FYI.

This story is over 5 years old.

Thinkpieces And Shit

Sorry Seth Cohen, But We All Need To Give Up On Alternative Christmas

All Britain’s favourite Christmas tracks are like sonic packages that have been badly wrapped by your Mum after a few sherries.

If you are that person that insists on She & Him’s Christmas album every year, because Zooey Deschanel singing “I Wish Santa Was a Kitten” in husky tones really contributes to feelings of seasonal mirth, then we can not be friends. I don't believe in alternative Christmas - it's a modern tradition that came into inception some time after the Butthole Surfers recorded their cover of “Good King Wenceslas” and reached its horrifying nadir when Grumpy Cat’s Worst Christmas Ever soundtrack went on sale priced at £18.

Annons

You can’t make Christmas cool. It’s like people who go to weddings in wacky ties or have bean bags instead of sofas in their living room. They think it’s kooky, but some things are just supposed to be the way they’re supposed to be. And at Christmas we’re supposed to return to the same fifteen canonical tracks that we, as a nation, have made modern carols.
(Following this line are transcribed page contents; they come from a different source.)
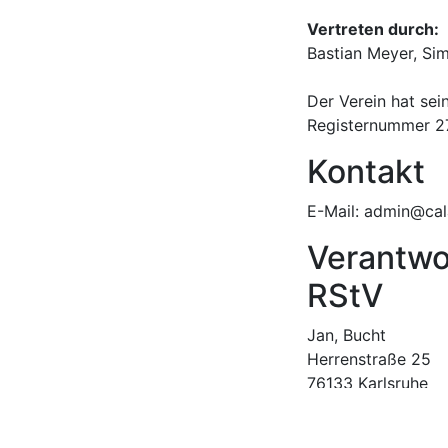
Vertreten durch:
Bastian Meyer, Si
Der Verein hat sei
Registernummer 27
Kontakt
E-Mail: admin@cal
Verantwor
RStV
Jan, Bucht
Herrenstraße 25
76133 Karlsruhe
Verbrauch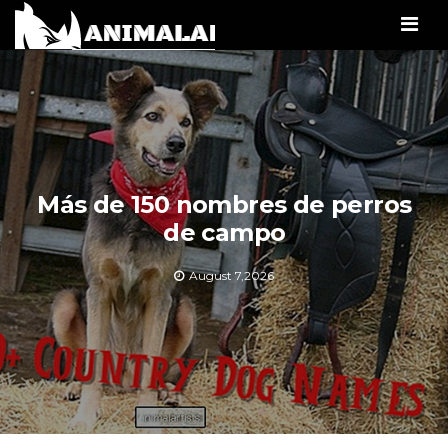
Men
Más de 150 nombres de perros
de campo
August 7,2026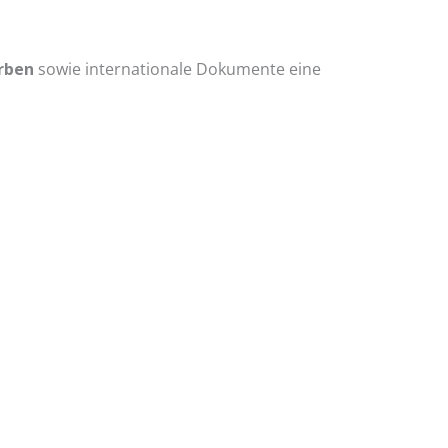
Erben
sowie internationale Dokumente eine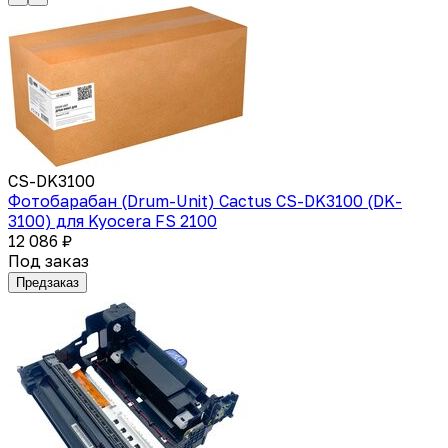
CS-DK3100
Фотобарабан (Drum-Unit) Cactus CS-DK3100 (DK-
3100) для Kyocera FS 2100
12 086 ₽
Под заказ
Предзаказ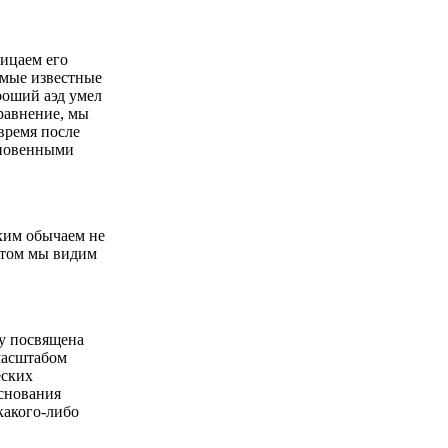
рицаем его
амые известные
роший аэд умел
равнение, мы
 время после
хновенными
ким обычаем не
 этом мы видим
му посвящена
масштабом
еских
основания
какого-либо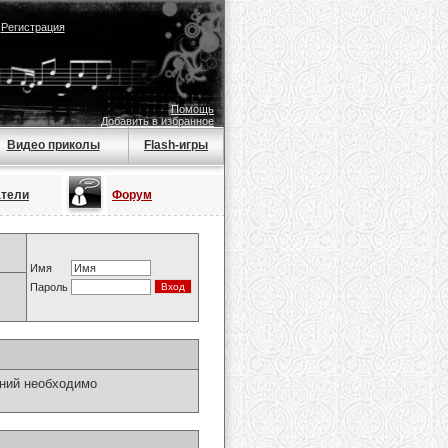
|
Регистрация
Помощь
Добавить в избранное
Видео приколы
Flash-игры
атели
Форум
Имя
Пароль
ний необходимо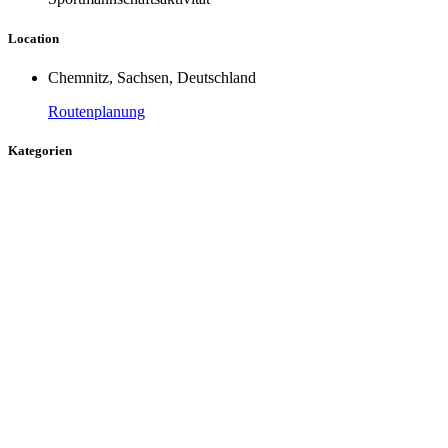
Location
Chemnitz, Sachsen, Deutschland
Routenplanung
Kategorien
You can stuff your John Lewis breathy covers of once-enjoyable hits, because they will never take playlist precedence over Mariah’s trilling.

One big reason for our communal rejection of anything that didn't appear on Top of the Pops is that we spend most of Christmas blind drunk - in states where familiarity and shrieking is all we can really comprehend. Even that git in the corner who threatens to shiv anyone wearing an “ugly sweater” in the office will be humming “Last Christmas” when he’s having a waz at the Christmas party.

More than that, we tend to be enamoured with songs that have a humble, homemade quality about them. The Pogues tell us a pissed up story about a warring couple who manage to recall the happiness of previous holiday seasons. Jona Lewie’s trying to impart an anti-war message, but all we hold onto are those brass band arrangements and the monotonous dub a dub a dums. All Britain’s favourite Christmas tracks are like sonic packages that have been badly wrapped by your Mum after a few sherries.

Why? Because we are a nation of self-loathing bumblers. We delight in passive aggression and quiet mediocrity. If you want current evidence of this, just look at the fact that VeryBritishProblems has 900,000 followers and Boris Johnson’s political strategy is to pretend to be a lifesize Winnie the Pooh.

Annons

It’s very difficult for any new Christmas songs to achieve even a modicum of the same permanency as these classics; the last real Xmas track we took to our hearts was back in 2003, and that was only because it had a gag about bellends in it. Leona Lewis’ “One More Sleep” managed to claw its way to no. 3 last year, but it’s noticeably absent from any 2014 Top 40 Countdown, despite being fucking amazing. We don’t want new at Christmas.

So, I’m sorry, Matt & Zoey, The Killers, Bob Dylan, and all you other alternative Xmas musicians, but you’re never going to make it happen. Britain recently voted Dawn & Tim from The Office awkwardly snogging in front of their boss at the Christmas party their favourite moment. So is it any surprise we’d rather listen to Kim Wilde and Mel Smith kitsch version "Rocking Around The Christmas Tree" than Sufjan Stevens performing O Come O Come Emmanuel on a lute.